SyncUp: Vision-based Practice Support for Synchronized Dancing
This addresses the need for better practice tools for synchronized dancers, though it is incremental as it builds on existing vision-based methods for dance analysis.
The paper tackles the problem of inefficient practice for synchronized dancers by developing SyncUp, a system that analyzes videos to quantify pose similarity and temporal alignment, highlighting body parts and segments needing improvement, with evaluations showing good correlation with human ratings.

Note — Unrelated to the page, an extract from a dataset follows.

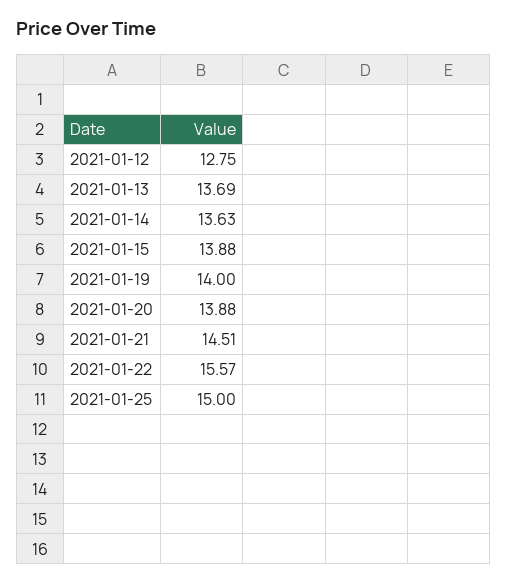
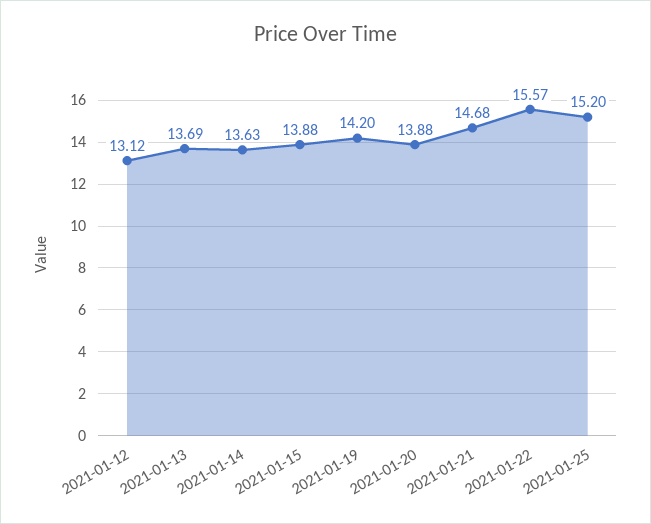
2021-01-12: 12.75 -> 13.12
2021-01-19: 14 -> 14.2
2021-01-21: 14.51 -> 14.68
2021-01-25: 15 -> 15.2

The beauty of synchronized dancing lies in the synchronization of body movements among multiple dancers. While dancers utilize camera recordings for their practice, standard video interfaces do not efficiently support their activities of identifying segments where they are not well synchronized. This thus fails to close a tight loop of an iterative practice process (i.e., capturing a practice, reviewing the video, and practicing again). We present SyncUp, a system that provides multiple interactive visualizations to support the practice of synchronized dancing and liberate users from manual inspection of recorded practice videos. By analyzing videos uploaded by users, SyncUp quantifies two aspects of synchronization in dancing: pose similarity among multiple dancers and temporal alignment of their movements. The system then highlights which body parts and which portions of the dance routine require further practice to achieve better synchronization. The results of our system evaluations show that our pose similarity estimation and temporal alignment predictions were correlated well with human ratings. Participants in our qualitative user evaluation expressed the benefits and its potential use of SyncUp, confirming that it would enable quick iterative practice.